MONDAY, Oct. 16, 2017 (HealthDay News) — During cardiopulmonary resuscitation (CPR) performed by males, self-adjusted and nearest kneeling postures are more effective for chest compression, with lower perceived exertion, according to a study published online Oct. 5 in the Journal of Clinical Nursing.
S.H. Ho, from The Hong Kong Polytechnic University and Daniel H.K. Chow, Ph.D., from The Education University of Hong Kong, applied a self-controlled repeated-measures design to examine the impact of kneeling posture on chest compression during CPR in males.

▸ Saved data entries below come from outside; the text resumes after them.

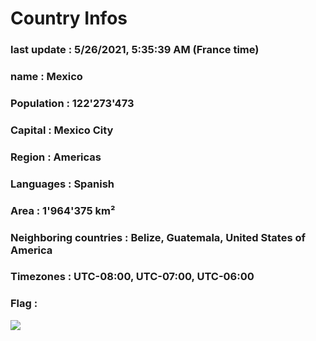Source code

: # Country  Infos
### last update : 5/26/2021, 5:35:39 AM (France time)

### name : Mexico
### Population : 122'273'473
### Capital : Mexico City
### Region : Americas
### Languages : Spanish
### Area : 1'964'375 km²
### Neighboring countries : Belize, Guatemala, United States of America
### Timezones : UTC-08:00, UTC-07:00, UTC-06:00

### Flag :
![](https://restcountries.eu/data/mex.svg)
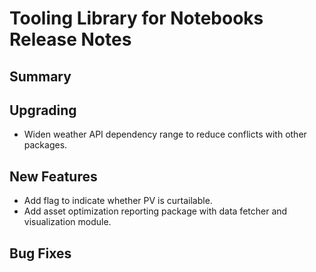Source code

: # Tooling Library for Notebooks Release Notes

## Summary

<!-- Here goes a general summary of what this release is about -->

## Upgrading

* Widen weather API dependency range to reduce conflicts with other packages.

## New Features

* Add flag to indicate whether PV is curtailable.
* Add asset optimization reporting package with data fetcher and visualization module.

## Bug Fixes

<!-- Here goes notable bug fixes that are worth a special mention or explanation -->
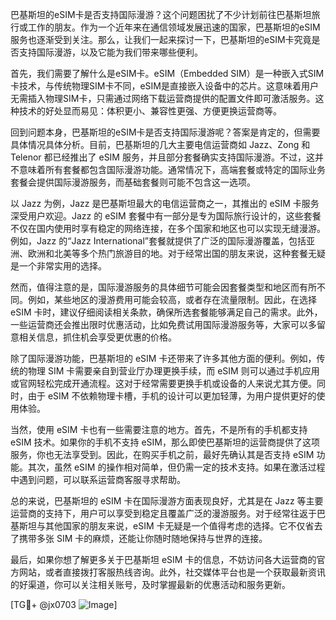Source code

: 巴基斯坦的eSIM卡是否支持国际漫游？这个问题困扰了不少计划前往巴基斯坦旅行或工作的朋友。作为一个近年来在通信领域发展迅速的国家，巴基斯坦的eSIM服务也逐渐受到关注。那么，让我们一起来探讨一下，巴基斯坦的eSIM卡究竟是否支持国际漫游，以及它能为我们带来哪些便利。

首先，我们需要了解什么是eSIM卡。eSIM（Embedded SIM）是一种嵌入式SIM卡技术，与传统物理SIM卡不同，eSIM是直接嵌入设备中的芯片。这意味着用户无需插入物理SIM卡，只需通过网络下载运营商提供的配置文件即可激活服务。这种技术的好处显而易见：体积更小、兼容性更强、方便更换运营商等。

回到问题本身，巴基斯坦的eSIM卡是否支持国际漫游呢？答案是肯定的，但需要具体情况具体分析。目前，巴基斯坦的几大主要电信运营商如 Jazz、Zong 和 Telenor 都已经推出了 eSIM 服务，并且部分套餐确实支持国际漫游。不过，这并不意味着所有套餐都包含国际漫游功能。通常情况下，高端套餐或特定的国际业务套餐会提供国际漫游服务，而基础套餐则可能不包含这一选项。

以 Jazz 为例，Jazz 是巴基斯坦最大的电信运营商之一，其推出的 eSIM 卡服务深受用户欢迎。Jazz 的 eSIM 套餐中有一部分是专为国际旅行设计的，这些套餐不仅在国内使用时享有稳定的网络连接，在多个国家和地区也可以实现无缝漫游。例如，Jazz 的“Jazz International”套餐就提供了广泛的国际漫游覆盖，包括亚洲、欧洲和北美等多个热门旅游目的地。对于经常出国的朋友来说，这种套餐无疑是一个非常实用的选择。

然而，值得注意的是，国际漫游服务的具体细节可能会因套餐类型和地区而有所不同。例如，某些地区的漫游费用可能会较高，或者存在流量限制。因此，在选择 eSIM 卡时，建议仔细阅读相关条款，确保所选套餐能够满足自己的需求。此外，一些运营商还会推出限时优惠活动，比如免费试用国际漫游服务等，大家可以多留意相关信息，抓住机会享受更优惠的价格。

除了国际漫游功能，巴基斯坦的 eSIM 卡还带来了许多其他方面的便利。例如，传统的物理 SIM 卡需要亲自到营业厅办理更换手续，而 eSIM 则可以通过手机应用或官网轻松完成开通流程。这对于经常需要更换手机或设备的人来说尤其方便。同时，由于 eSIM 不依赖物理卡槽，手机的设计可以更加轻薄，为用户提供更好的使用体验。

当然，使用 eSIM 卡也有一些需要注意的地方。首先，不是所有的手机都支持 eSIM 技术。如果你的手机不支持 eSIM，那么即使巴基斯坦的运营商提供了这项服务，你也无法享受到。因此，在购买手机之前，最好先确认其是否支持 eSIM 功能。其次，虽然 eSIM 的操作相对简单，但仍需一定的技术支持。如果在激活过程中遇到问题，可以联系运营商客服寻求帮助。

总的来说，巴基斯坦的 eSIM 卡在国际漫游方面表现良好，尤其是在 Jazz 等主要运营商的支持下，用户可以享受到稳定且覆盖广泛的漫游服务。对于经常往返于巴基斯坦与其他国家的朋友来说，eSIM 卡无疑是一个值得考虑的选择。它不仅省去了携带多张 SIM 卡的麻烦，还能让你随时随地保持与世界的连接。

最后，如果你想了解更多关于巴基斯坦 eSIM 卡的信息，不妨访问各大运营商的官方网站，或者直接拨打客服热线咨询。此外，社交媒体平台也是一个获取最新资讯的好渠道，你可以关注相关账号，及时掌握最新的优惠活动和服务更新。

[TG💪+ @jx0703 ![Image](https://github.com/user-attachments/assets/dbca1d08-cadb-493c-b0ec-ad6f7a83f270)]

The authors recruited 18 participants with a qualified first-aid certificate. Each participant performed three sessions of CPR on a mannequin using one of three kneeling postures (farthest, self-adjusted, and nearest) in each. Each session comprised five CPR cycles (30 strokes of chest compression within 18 seconds) in each kneeling posture and lasted two minutes.
The researchers found that the efficacy of chest compression was significantly better in the self-adjusted and nearest kneeling postures than in the farthest posture. Similar effect was seen for the self-adjusted and nearest postures, while because of the lower rate of perceived exertion, most participants preferred self-adjusted kneeling posture.
“The use of the self-adjusted and nearest kneeling postures during CPR in males resulted in more effective chest compression with lower perceived exertion,” the authors write. “Both these positions can be objectively recommended to enhance the efficiency of chest compression and thereby increase the cardiac arrest survival rate.”